Task requirements: Please read the records below and return each line holding the string "gestion".

Material provided:
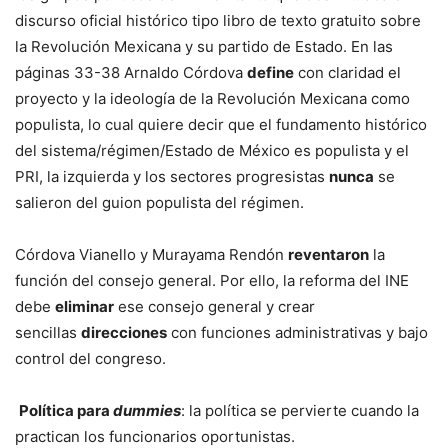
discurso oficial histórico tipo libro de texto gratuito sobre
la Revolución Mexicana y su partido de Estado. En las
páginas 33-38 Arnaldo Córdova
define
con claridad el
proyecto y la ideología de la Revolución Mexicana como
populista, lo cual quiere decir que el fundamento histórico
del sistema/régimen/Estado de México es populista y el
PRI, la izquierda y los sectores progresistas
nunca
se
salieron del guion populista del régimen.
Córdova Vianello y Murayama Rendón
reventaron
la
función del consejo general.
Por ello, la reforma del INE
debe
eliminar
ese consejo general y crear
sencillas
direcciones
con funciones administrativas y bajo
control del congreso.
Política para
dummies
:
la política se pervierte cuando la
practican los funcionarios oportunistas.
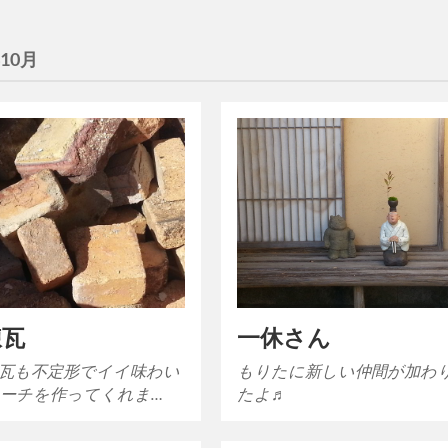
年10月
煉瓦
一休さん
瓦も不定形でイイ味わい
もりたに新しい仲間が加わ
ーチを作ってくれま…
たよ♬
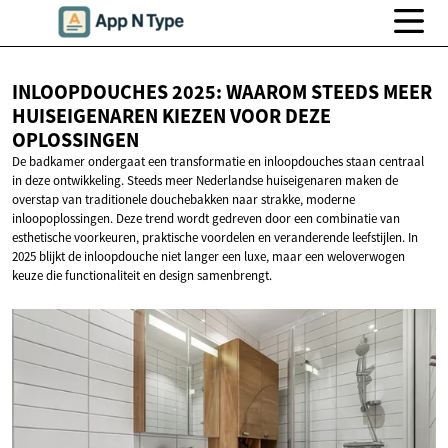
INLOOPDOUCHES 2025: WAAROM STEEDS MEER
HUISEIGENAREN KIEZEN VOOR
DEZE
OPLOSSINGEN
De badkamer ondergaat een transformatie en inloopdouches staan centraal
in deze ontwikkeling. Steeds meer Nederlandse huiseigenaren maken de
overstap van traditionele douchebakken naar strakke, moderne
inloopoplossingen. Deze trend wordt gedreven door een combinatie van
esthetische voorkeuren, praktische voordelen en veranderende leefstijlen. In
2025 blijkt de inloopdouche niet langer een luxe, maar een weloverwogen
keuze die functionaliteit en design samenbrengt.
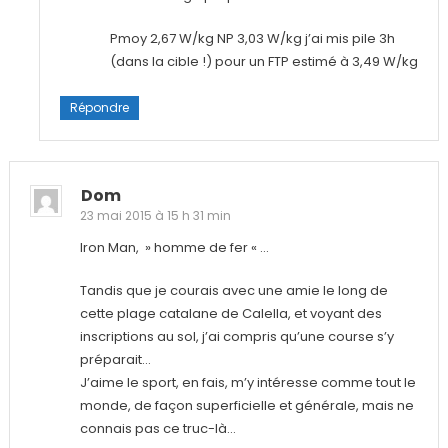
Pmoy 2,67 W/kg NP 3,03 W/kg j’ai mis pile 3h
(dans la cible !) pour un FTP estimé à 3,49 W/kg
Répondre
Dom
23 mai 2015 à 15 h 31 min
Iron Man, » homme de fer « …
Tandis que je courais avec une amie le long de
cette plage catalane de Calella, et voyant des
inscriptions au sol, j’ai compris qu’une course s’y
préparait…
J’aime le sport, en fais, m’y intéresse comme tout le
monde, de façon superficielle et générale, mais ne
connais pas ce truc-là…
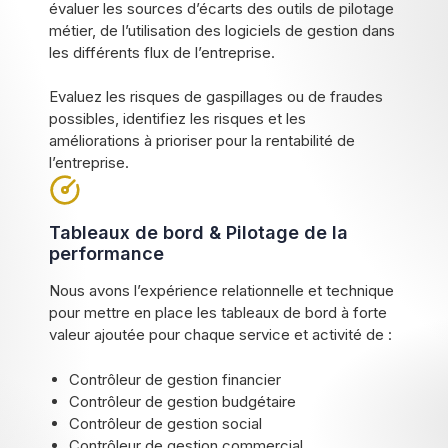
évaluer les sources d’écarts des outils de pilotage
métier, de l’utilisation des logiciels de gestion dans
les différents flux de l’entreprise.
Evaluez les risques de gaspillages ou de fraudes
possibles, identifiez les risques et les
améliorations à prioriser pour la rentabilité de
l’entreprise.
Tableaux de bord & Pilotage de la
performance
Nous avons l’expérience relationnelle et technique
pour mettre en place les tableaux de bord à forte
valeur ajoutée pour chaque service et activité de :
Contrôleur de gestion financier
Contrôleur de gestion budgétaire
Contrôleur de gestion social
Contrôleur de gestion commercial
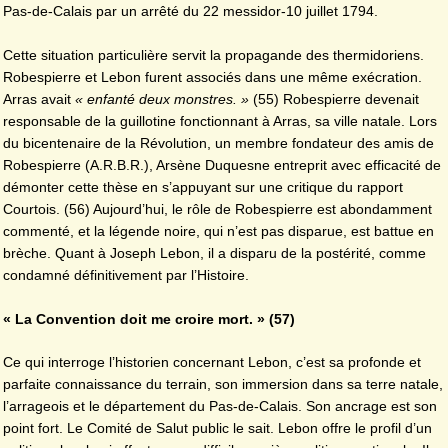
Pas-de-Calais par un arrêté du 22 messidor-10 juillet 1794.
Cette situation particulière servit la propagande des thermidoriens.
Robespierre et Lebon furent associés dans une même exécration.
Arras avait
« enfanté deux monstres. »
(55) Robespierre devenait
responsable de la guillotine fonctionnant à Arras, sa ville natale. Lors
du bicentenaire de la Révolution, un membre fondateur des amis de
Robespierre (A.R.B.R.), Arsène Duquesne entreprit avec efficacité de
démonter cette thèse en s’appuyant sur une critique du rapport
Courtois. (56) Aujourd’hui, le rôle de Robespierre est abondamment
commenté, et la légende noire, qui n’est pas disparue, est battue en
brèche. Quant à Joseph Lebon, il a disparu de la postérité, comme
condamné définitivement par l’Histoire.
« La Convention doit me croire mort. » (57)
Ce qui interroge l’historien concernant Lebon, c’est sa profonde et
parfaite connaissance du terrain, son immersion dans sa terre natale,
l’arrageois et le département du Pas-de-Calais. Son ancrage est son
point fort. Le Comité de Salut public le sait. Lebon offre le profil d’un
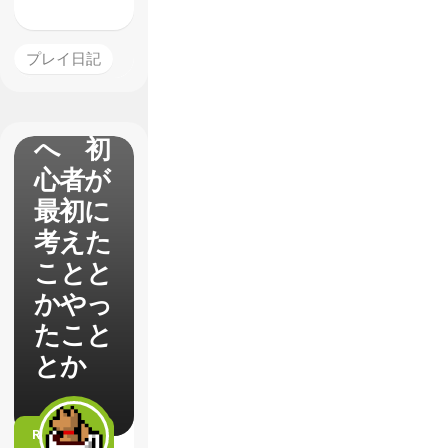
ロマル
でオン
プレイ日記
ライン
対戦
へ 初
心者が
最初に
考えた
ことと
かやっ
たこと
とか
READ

Problem solution:
métier, de l’utilisation des logiciels de gestion dans
Contrôleur de gestion financier
Contrôleur de gestion budgétaire
Contrôleur de gestion social
Contrôleur de gestion commercial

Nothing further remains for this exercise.